Il y a 30 ans, le paysage associatif strasbourgeois se dotait d’un acteur majeur dans la prévention et la prise en charge des addictions. Aujourd’hui, l’association Ithaque fête ses 30 ans. Véritable centre d’accueil et d’accompagnement à la réduction des risques pour les usagers de drogues, Ithaque est l’une des rares structures à superviser une salle de consommation à moindre risque.
Il y a 30 ans naissait à Strasbourg l’association Ithaque. A l’époque, ce nom n’était pas encore celui de la structure actuelle, mais dès le départ, son objectif principal est celui de la prévention et du soutien des usagers de drogue. Il faut donc remonter en 1993, année au cours de laquelle est lancée un programme d’échange de seringues. L’époque est celle des contaminations au VIH. Aussi, Médecins du Monde souhaite réduire les risques en lançant une implantation associative locale.

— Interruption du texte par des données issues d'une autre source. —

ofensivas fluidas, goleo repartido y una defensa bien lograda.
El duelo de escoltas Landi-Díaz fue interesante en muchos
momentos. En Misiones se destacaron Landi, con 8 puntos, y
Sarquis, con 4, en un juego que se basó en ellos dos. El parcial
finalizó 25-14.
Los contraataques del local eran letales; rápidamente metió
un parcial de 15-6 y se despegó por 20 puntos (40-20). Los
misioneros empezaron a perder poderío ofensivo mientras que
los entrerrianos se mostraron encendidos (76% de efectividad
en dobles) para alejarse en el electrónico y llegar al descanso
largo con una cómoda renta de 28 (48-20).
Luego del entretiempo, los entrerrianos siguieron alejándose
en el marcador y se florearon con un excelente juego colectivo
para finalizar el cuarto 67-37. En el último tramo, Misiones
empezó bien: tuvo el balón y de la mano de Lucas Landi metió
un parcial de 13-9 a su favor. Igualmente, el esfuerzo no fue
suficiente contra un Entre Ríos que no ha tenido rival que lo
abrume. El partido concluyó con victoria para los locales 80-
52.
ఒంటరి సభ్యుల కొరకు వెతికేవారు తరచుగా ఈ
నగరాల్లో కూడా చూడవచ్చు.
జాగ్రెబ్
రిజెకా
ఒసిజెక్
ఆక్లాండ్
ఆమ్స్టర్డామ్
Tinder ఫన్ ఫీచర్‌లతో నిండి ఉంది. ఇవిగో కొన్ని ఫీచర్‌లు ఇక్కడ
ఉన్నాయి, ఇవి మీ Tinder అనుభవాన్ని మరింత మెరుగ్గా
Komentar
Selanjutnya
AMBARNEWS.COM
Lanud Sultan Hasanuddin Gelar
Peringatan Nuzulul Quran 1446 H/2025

Au fil des années, la structure va évoluer : d’un premier lieu d’accueil et de soin aux interventions en milieu festif, le projet se concrétise encore plus en 2016 avec l’ouverture de la salle Argos, une salle de consommation à moindre risque, couramment nommée dans la presse ‘Salle de shoot’. Jusque là, seul Paris dispose d’un tel lieu. Grâce au soutien de la municipalité et de l’Agence régionale de Santé, Strasbourg suit cette même dynamique. Chaque jour, les usagers franchissent volontairement le pas de la porte de cette structure hors norme pour trouver un refuge en dehors des périls de la rue. Sur place, un accompagnement médical, psychologique et humain leur est proposé. L’objectif est clair : proposer un lieu sécurisant avec, à la clé, un passage vers le début d’une démarche de soin.
Entre-temps, un espace d’hébergement s’est joint à la structure. Depuis 2016, la fréquentation ne faiblit pas, au contraire. Pour l’association, l’accompagnement est primordial, pour réduire les risques de la rue. Une démarche qui semble aujourd’hui opposée à celle défendue par le gouvernement : la voie de la répression. Pour le directeur d’Ithaque, Gauthier Waeckerle, prévention et répression ne doivent pourtant pas s’opposer. Un récent rapport de l’inspection des affaires sociales abonde dans son sens. Portant sur les salles de consommation à moindre risque, il confirme le bien fondé de ces lieux quasiment absents du paysage français. Après une inspection menée pendant plusieurs semaines dans les locaux d’Argos, il valide le processus d’accompagnement, appuyant notamment l’aspect préventif d’une telle démarche : il ne s’agit pas de favoriser le geste des usagers mais de leur proposer un lieu sûr pour peu à peu, les aider à décrocher. Pourtant, les projets de nouvelles salles sont systématiquement avortés : Bordeaux, Lille et plus récemment Marseille, se sont soldées par un échec. La faute à un manque de volonté politique, les décideurs n’osant certainement pas s’attaquer au tabou encore très présent autour de l’addiction aux drogues dures. Pourtant, l’association Ithaque le confirme : leur usage ne cesse d’augmenter. La suite risque d'être difficile : pour l’instant au stade d'expérimentation, la salle Argos a besoin d’un renouvellement officiel de son autorisation, pour poursuivre sa mission d’accompagnement et de prévention. Du côté d’Ithaque, une veille sanitaire serait la bienvenue pour analyser les produits ramenés par les usagers. L'association aimerait aussi augmenter ses capacités de prise en charge dans le parcours de soins, pour réduire les délais d’attente aujourd’hui trop longs.